Dos professores relembro o Sr. Dr. Rodrigues que leccionava a disciplina de inglês e que ao tempo sofria de evidentes perturbações. Era um douto homem, com uma cultural invulgar e a cabeça cheia de ideias pitorescas. Falava-nos de imensos e variados assuntos dentre eles a ascendência de cada um de nós. Uns descendiam dos lusitanos, outros dos godos, dos árabes, dos vickings, etc, etc, e a mim apodava-me de celta por ter olhos azuis e cabelos loiros. E ia-me dizendo:
- O meninozinho, era assim que nos chamava, deve sentir-se orgulhoso porque era um povo muito inteligente e trabalhador. Olhe que esse jogo que os meninozinhos praticam no recreio, atrás da bola de trapos, já os celtas o jogavam, mas com uma bola de couro de cheia de aparas de madeira, a simbolizar o astro rei.

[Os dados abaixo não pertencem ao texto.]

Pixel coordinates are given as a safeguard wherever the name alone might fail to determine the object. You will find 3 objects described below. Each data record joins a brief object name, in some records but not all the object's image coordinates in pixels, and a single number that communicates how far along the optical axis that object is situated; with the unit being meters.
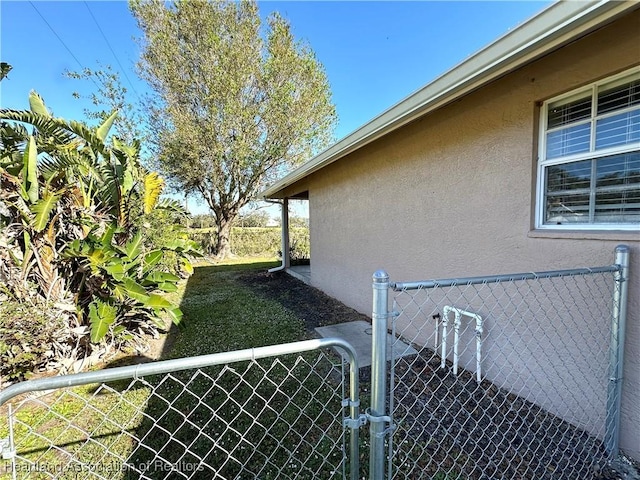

Não era propriamente um desporto, mas sim um ritual, um hino ao sol, mas, nem por isso, deixava de ser competitivo.
Jogava-se num campo com duas balizas, colocadas uma a este e outra a oeste de acordo com rota do sol. O encontro durava, exactamente, uma tarde, até o astro rei se esconder lá para as bandas do ocaso.
Mesmo já no cristianismo, esse jogo continuou a ser praticado entre todos os descendentes dos povos celtas, uma vez por ano, em homenagem a essa luz criadora que nos dá o calor e a vida. Aliás, é sabido que este povo, sobretudo os do norte da Europa, tinha em tal consideração o sol que até acendiam grandes fogueiras para o ajudarem, em dia escuros de inverno.
Este ritual, despido de qualquer tipo de fanatismo terá sido, ao que tudo indica, a origem do futebol que progressivamente se espalhou por todo o mundo civilizado. Infelizmente, como se vem verificando todos os dias, foi substituído por um festival de agressões físicas, sito apenas as famigeradas e perigosas cotoveladas, desferidas aderede, por obreiros da mesma messe. Insultos de todo o género, gestos grosseiros, um nunca acabar de casos… e mais casos com dirigentes, árbitros e jogadores, enfim, um rol de atitudes que chocam quem se julga ser civilizado.
Eu, pessoalmente, compreendo porque há tanta gente que deixa de frequentar os campos e estádios de futebol! É que, quem gosta deste espectáculo, de certeza que sempre achou que a sua prática não colide, nem é incompatível, com o cinismo, a boa educação e o bom senso.
Afinal, onde para o tão badalado fair-play? Que raio de futebol é este?
O que diriam os celtas se pudessem observá-lo agora?
«Futebol, o que eras e como te puseram!»